**What is needed**
The data below is to be written out exactly, with no pictures.

### Data to use

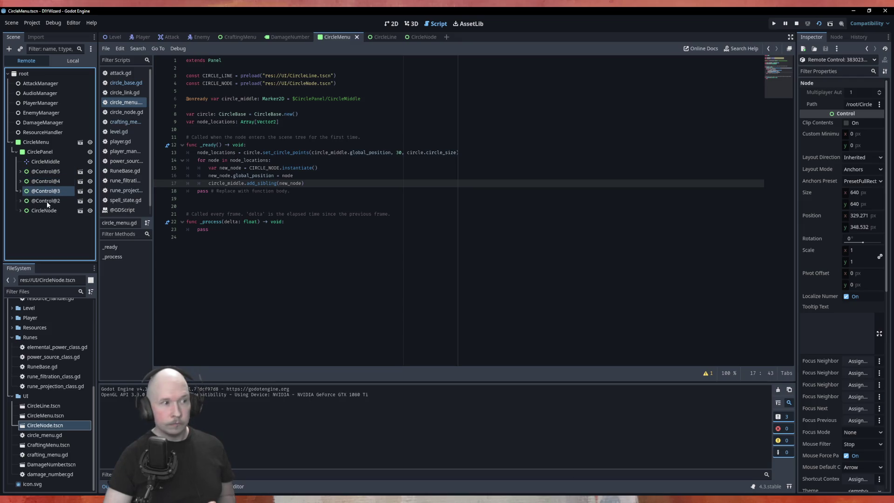
pyautogui.click(47, 202)
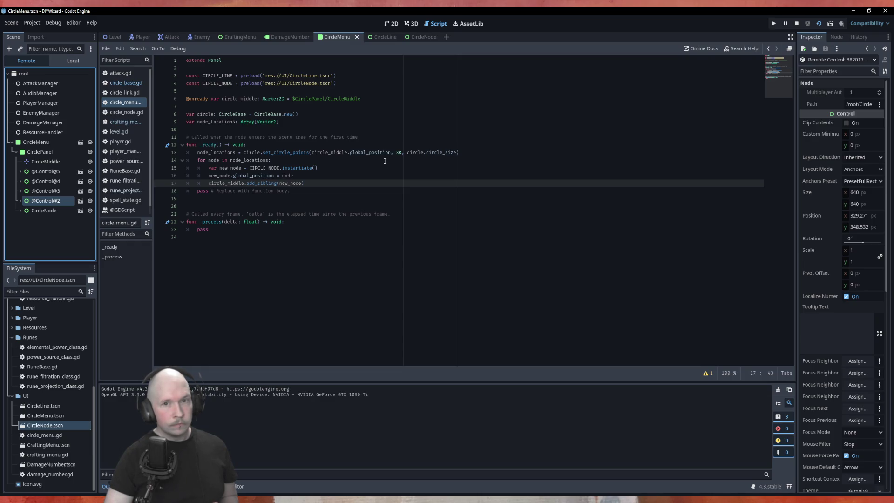
pyautogui.click(312, 154)
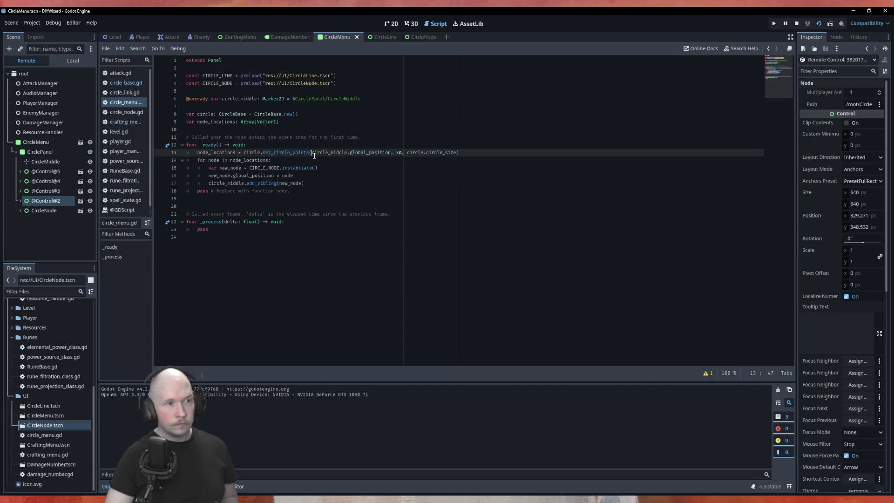
pyautogui.click(159, 181)
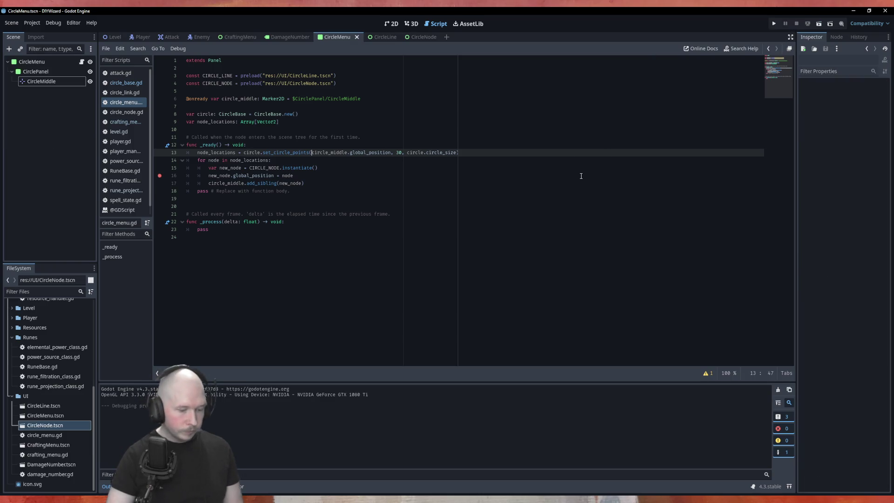
# Run to the breakpoint, confirm node_locations holds five identical points, stop, and open set_circle_points in circle_base.gd.
pyautogui.press('F6')
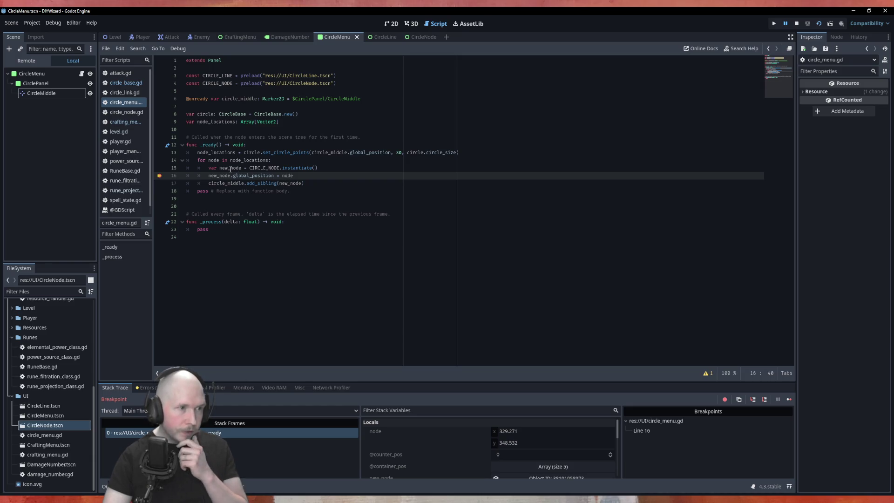
pyautogui.moveTo(288, 175)
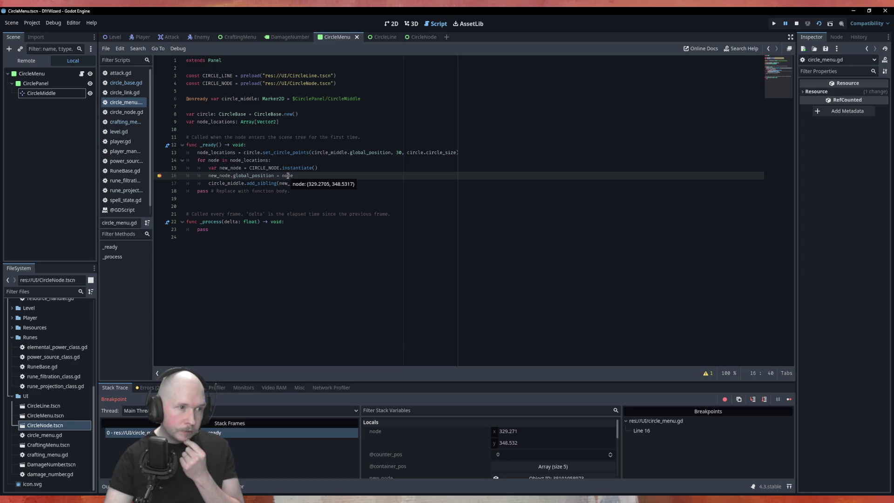
pyautogui.moveTo(247, 160)
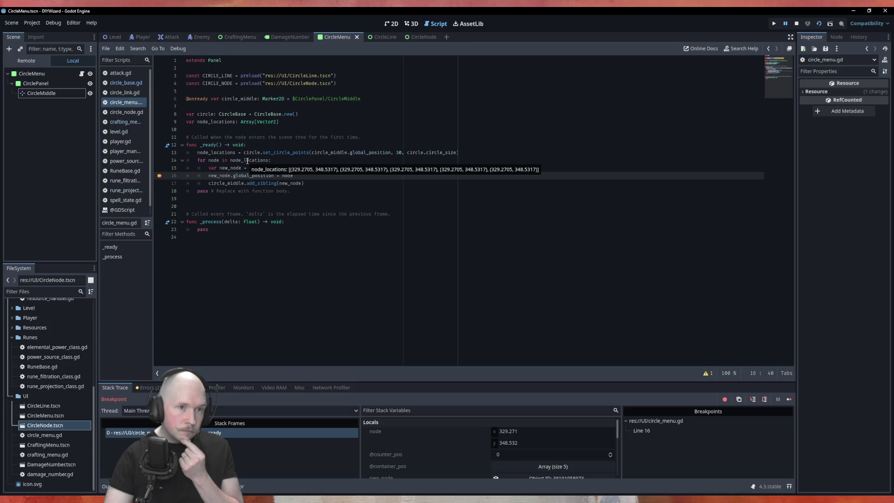
pyautogui.click(339, 143)
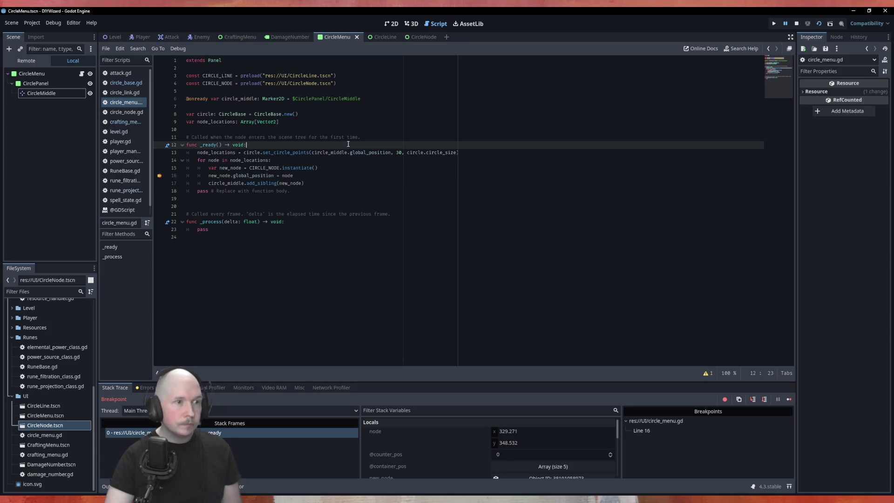
pyautogui.click(796, 23)
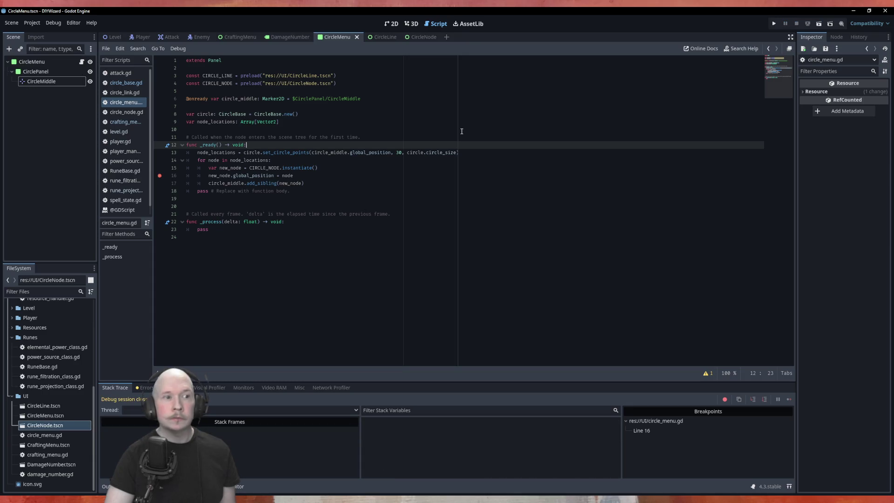
pyautogui.keyDown('ctrl'); pyautogui.click(288, 153); pyautogui.keyUp('ctrl')
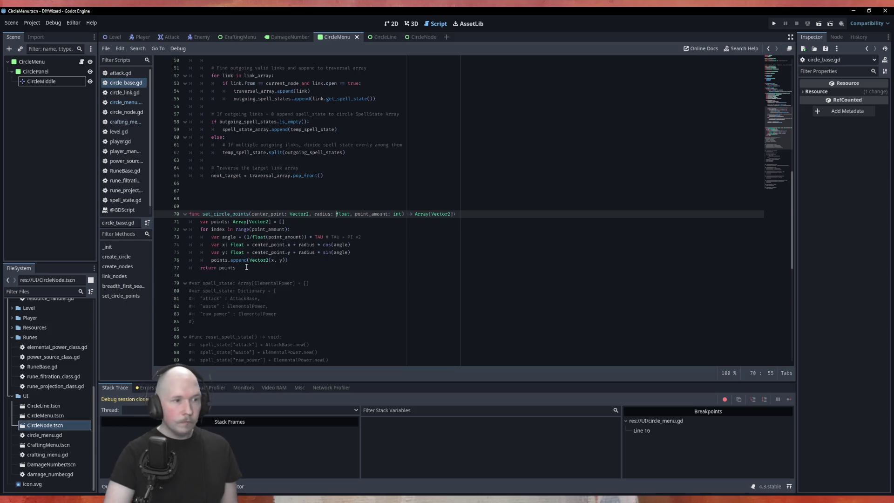
# Move the var angle line above the for loop and outdent it, then return to circle_menu.gd.
pyautogui.doubleClick(377, 213)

######

**Response to this exercise**
pyautogui.click(47, 202)
pyautogui.click(312, 154)
pyautogui.click(159, 181)
# Run to the breakpoint, confirm node_locations holds five identical points, stop, and open set_circle_points in circle_base.gd.
pyautogui.press('F6')
pyautogui.moveTo(288, 175)
pyautogui.moveTo(247, 160)
pyautogui.click(339, 143)
pyautogui.click(796, 23)
pyautogui.keyDown('ctrl'); pyautogui.click(288, 153); pyautogui.keyUp('ctrl')
# Move the var angle line above the for loop and outdent it, then return to circle_menu.gd.
pyautogui.doubleClick(377, 213)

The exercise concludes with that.